Coin Change — unbounded knapsack, minimum coins
Coin Change — unbounded knapsack, minimum coins
You have coin denominations [1, 2, 5] and need to make 11. Greedy says 5+5+1 = three coins. Greedy fails on [1, 3, 4] making 6: it grabs 4 then two 1s (three coins), missing 3+3 (two coins). DP fixes this by considering every choice at every amount.
The pattern
Let dp[a] = min coins to make amount a. For each amount, try every denomination — if the coin fits, the answer is dp[a - c] + 1. Take the min across coins.
Base case: dp[0] = 0. Everything else starts at a sentinel amount + 1 (larger than any real answer). At the end, sentinel = -1.
This is the unbounded knapsack template: unlimited copies of each item, minimize an objective. Contrast with 0/1 knapsack where each item is used at most once.
Loop order
For min coins it doesn't matter. But for counting ways:
- Amounts outside, coins inside → permutations (1+2 ≠ 2+1).
- Coins outside, amounts inside → combinations (1+2 = 2+1).
Interviewers ask both. Remember the fix is a single line swap.
Common pitfalls
- Greedy shortcuts. US/INR coin systems happen to be canonical (greedy works). Arbitrary denominations require DP.

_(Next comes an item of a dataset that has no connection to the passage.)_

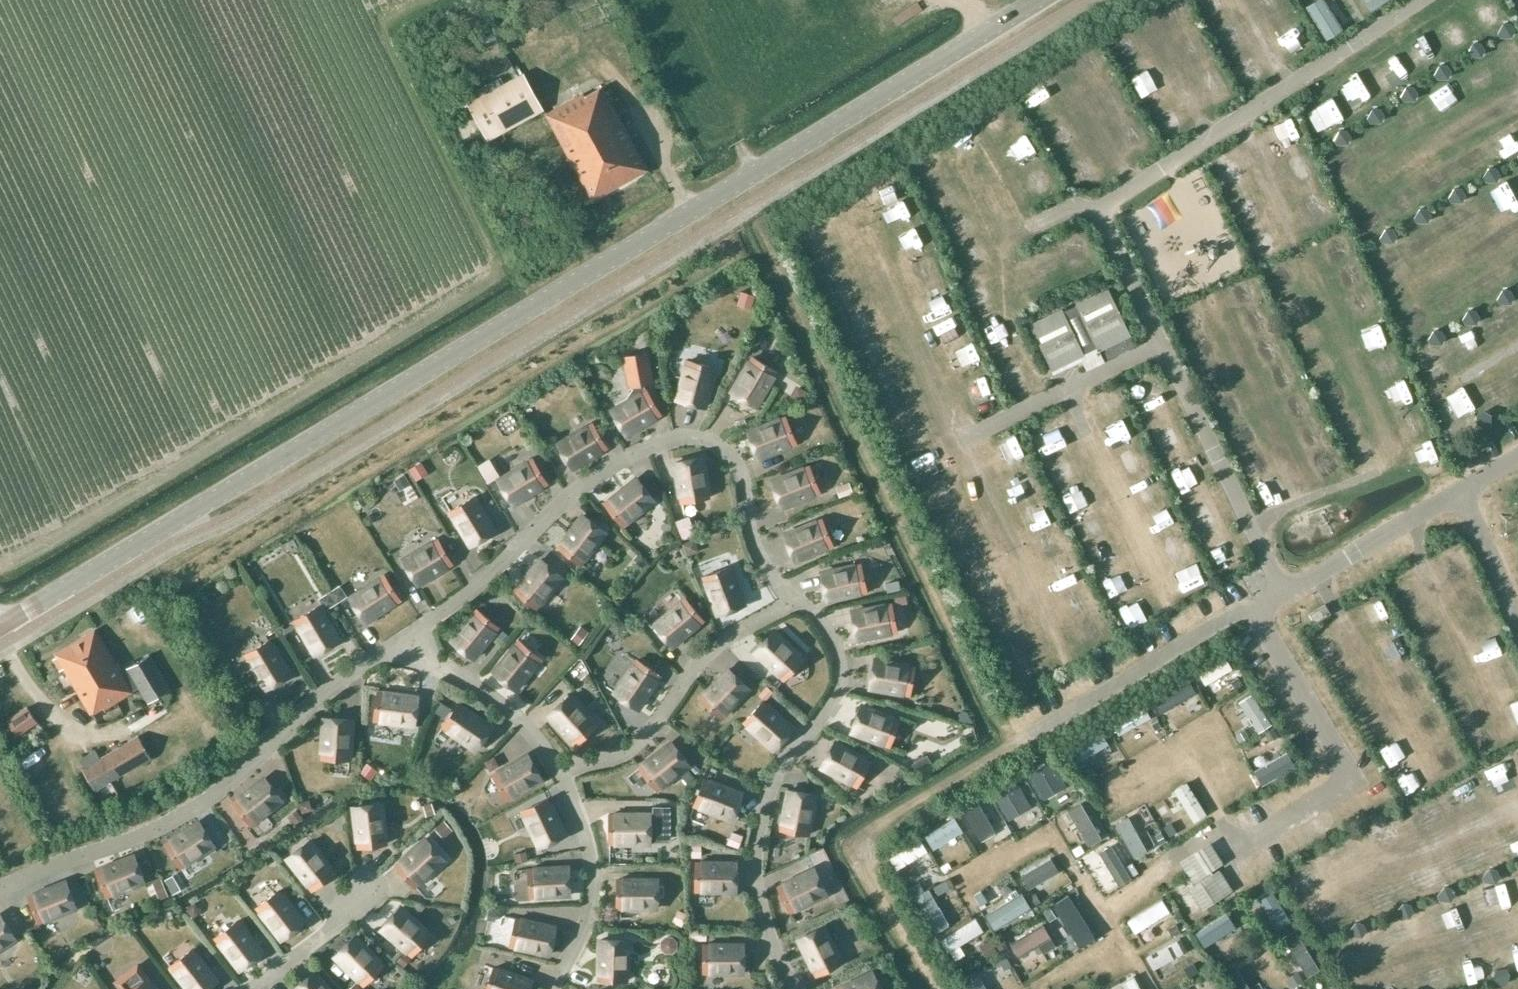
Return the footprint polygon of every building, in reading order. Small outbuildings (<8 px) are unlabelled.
[(1501,22),(1497,32),(1500,37),(1510,36),(1514,28),(1509,22),(1501,22)] [(1471,42),(1466,51),(1470,56),(1480,55),(1483,48),(1479,41),(1471,42)] [(1437,64),(1433,73),(1436,78),(1446,78),(1450,70),(1446,64),(1437,64)] [(540,111),(521,75),(503,85),(500,78),(479,90),(482,96),(470,103),(481,121),(492,115),(502,132),(540,111)] [(1403,86),(1399,95),(1402,100),(1413,99),(1416,92),(1412,85),(1403,86)] [(586,97),(583,91),(545,113),(593,200),(648,170),(603,86),(586,97)] [(1370,108),(1366,117),(1369,122),(1379,122),(1383,114),(1378,108),(1370,108)] [(1336,130),(1332,139),(1335,144),(1346,143),(1349,136),(1345,129),(1336,130)] [(1486,168),(1481,177),(1484,182),(1495,181),(1499,174),(1495,168),(1486,168)] [(1452,188),(1447,197),(1450,202),(1460,202),(1464,195),(1460,188),(1452,188)] [(1417,208),(1412,217),(1415,222),(1426,222),(1430,215),(1426,208),(1417,208)] [(1383,229),(1378,238),(1381,243),(1391,243),(1395,235),(1391,229),(1383,229)] [(1104,360),(1134,346),(1130,336),(1131,335),(1109,288),(1075,304),(1076,305),(1064,311),(1063,308),(1030,324),(1053,371),(1080,358),(1086,371),(1105,362),(1104,360)] [(1500,290),(1496,299),(1499,304),(1509,304),(1513,297),(1509,290),(1500,290)] [(1466,310),(1461,319),(1464,324),(1474,324),(1478,317),(1474,310),(1466,310)] [(1431,331),(1426,340),(1429,345),(1440,345),(1443,337),(1440,331),(1431,331)] [(628,396),(630,399),(612,410),(627,434),(661,414),(647,389),(646,390),(642,383),(652,381),(646,353),(624,357),(630,385),(632,385),(633,389),(628,396)] [(753,356),(733,391),(757,405),(777,371),(753,356)] [(689,358),(678,398),(705,406),(716,366),(689,358)] [(1476,412),(1476,421),(1485,426),(1490,423),(1490,412),(1482,408),(1476,412)] [(786,416),(749,431),(759,457),(796,442),(786,416)] [(593,423),(558,443),(573,467),(607,447),(593,423)] [(682,501),(710,496),(703,457),(675,462),(682,501)] [(499,480),(507,492),(514,504),(548,483),(533,459),(499,480)] [(420,462),(410,468),(416,479),(427,473),(420,462)] [(772,480),(777,492),(783,506),(820,492),(810,465),(772,480)] [(404,472),(394,478),(398,485),(403,486),(410,482),(404,472)] [(471,545),(495,530),(475,496),(480,493),(470,476),(440,493),(451,511),(471,545)] [(637,478),(619,492),(606,503),(623,524),(654,499),(637,478)] [(584,514),(559,546),(582,563),(606,531),(584,514)] [(690,517),(677,522),(683,537),(696,532),(690,517)] [(822,518),(785,533),(796,559),(833,544),(822,518)] [(703,535),(697,537),(700,544),(706,542),(703,535)] [(438,539),(404,559),(418,583),(453,563),(438,539)] [(541,558),(515,589),(537,607),(563,576),(541,558)] [(861,563),(822,572),(828,599),(867,591),(861,563)] [(731,565),(704,575),(718,613),(745,603),(731,565)] [(367,620),(400,598),(385,575),(351,597),(367,620)] [(900,580),(886,583),(887,591),(901,588),(900,580)] [(907,595),(895,597),(896,603),(908,600),(907,595)] [(686,597),(655,623),(673,644),(704,619),(686,597)] [(892,603),(852,611),(858,638),(897,631),(892,603)] [(1331,612),(1325,604),(1310,613),(1315,622),(1331,612)] [(320,605),(296,619),(316,654),(340,639),(320,605)] [(478,609),(452,640),(474,658),(499,627),(478,609)] [(582,624),(572,637),(580,643),(590,630),(582,624)] [(171,689),(150,654),(120,672),(95,629),(56,654),(92,713),(104,706),(105,709),(139,688),(148,703),(171,689)] [(774,630),(755,650),(784,677),(804,657),(774,630)] [(271,639),(246,654),(267,688),(291,674),(271,639)] [(520,640),(494,671),(516,689),(541,658),(520,640)] [(1206,684),(1232,668),(1225,656),(1199,672),(1206,684)] [(638,658),(616,691),(639,707),(661,673),(638,658)] [(915,666),(875,659),(871,687),(910,694),(915,666)] [(729,667),(702,696),(722,715),(749,686),(729,667)] [(775,674),(769,680),(775,686),(781,680),(775,674)] [(1235,688),(1243,683),(1237,674),(1229,679),(1235,688)] [(1163,711),(1195,692),(1188,680),(1155,698),(1163,711)] [(769,685),(761,694),(767,699),(775,690),(769,685)] [(419,696),(379,691),(375,719),(415,724),(419,696)] [(570,695),(549,714),(576,743),(597,725),(570,695)] [(764,702),(745,723),(775,750),(794,729),(764,702)] [(459,703),(443,726),(476,749),(492,726),(459,703)] [(1119,734),(1151,716),(1144,705),(1113,722),(1119,734)] [(27,706),(7,720),(18,735),(37,721),(27,706)] [(903,718),(864,707),(857,734),(895,745),(903,718)] [(353,719),(325,717),(322,757),(351,759),(353,719)] [(1157,719),(1150,723),(1154,730),(1161,726),(1157,719)] [(1108,744),(1100,730),(1070,748),(1078,761),(1108,744)] [(95,791),(152,758),(139,735),(100,757),(95,749),(79,758),(83,767),(82,768),(95,791)] [(672,741),(641,765),(658,787),(690,763),(672,741)] [(836,741),(822,766),(857,785),(871,761),(836,741)] [(528,754),(494,774),(508,798),(542,778),(528,754)] [(368,762),(361,772),(370,779),(378,769),(368,762)] [(266,777),(235,801),(252,824),(283,799),(266,777)] [(705,781),(695,807),(733,821),(743,795),(705,781)] [(789,789),(782,829),(809,834),(816,794),(789,789)] [(548,798),(523,810),(540,846),(565,834),(548,798)] [(359,846),(387,843),(382,803),(354,807),(359,846)] [(612,813),(612,841),(652,841),(652,813),(612,813)] [(200,821),(166,842),(181,866),(215,844),(200,821)] [(426,838),(396,865),(409,880),(416,888),(419,885),(420,886),(446,862),(426,838)] [(313,889),(335,871),(310,840),(288,857),(313,889)] [(1210,871),(1223,862),(1211,842),(1180,861),(1193,882),(1196,879),(1199,883),(1189,889),(1203,910),(1233,890),(1220,870),(1212,875),(1210,871)] [(135,854),(98,869),(108,895),(145,880),(135,854)] [(737,862),(697,862),(696,890),(736,890),(737,862)] [(569,866),(529,868),(531,896),(570,894),(569,866)] [(814,868),(779,886),(791,911),(827,893),(814,868)] [(620,878),(619,906),(659,907),(659,879),(620,878)] [(67,880),(29,895),(40,921),(77,906),(67,880)] [(282,938),(304,921),(280,889),(258,907),(282,938)] [(401,907),(382,928),(413,954),(431,933),(401,907)] [(0,914),(0,948),(16,938),(1,914),(0,914)] [(517,917),(511,945),(550,953),(556,926),(517,917)] [(240,968),(263,951),(238,920),(216,937),(240,968)] [(824,926),(799,938),(817,974),(842,962),(824,926)] [(356,935),(336,955),(364,983),(384,964),(356,935)] [(601,938),(600,978),(628,979),(629,939),(601,938)] [(746,947),(707,940),(701,967),(741,975),(746,947)] [(218,980),(193,948),(171,965),(189,988),(205,988),(218,980)] [(138,964),(116,981),(122,988),(158,988),(138,964)] [(486,988),(529,988),(532,980),(495,966),(486,988)] [(295,988),(331,988),(317,971),(295,988)] [(837,988),(882,988),(873,971),(837,988)]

- Off-by-one on table size. Need
amount + 1slots. - Negative or zero coin values aren't handled — validate inputs.
Complexity
Time O(amount × len(coins)); space O(amount). Pseudo-polynomial — scales with the value, not the input bits.
Try it
- Write
coin_change_ways(coins, amount)returning number of distinct combinations. Test([1, 2, 5], 5)→ 4 ways. - Modify
coin_changeto also return one optimal list of coins used.
3 graded exercises
Write the code, click Check. We’ll tell you exactly what to fix.
- Exercise 1
Write
min_coins(coins, amount)that returns the fewest coins needed to make the given amount. Return -1 if it cannot be made. You have an unlimited supply of each denomination. - Exercise 2
Write
count_ways(coins, amount)that returns the number of distinct combinations of coins that add up to the amount. Order does not matter, so [1, 2] and [2, 1] count once. - Exercise 3
Write
count_ordered_ways(coins, amount)that counts ordered sequences of coins summing to the amount. Here [1, 2] and [2, 1] are different sequences.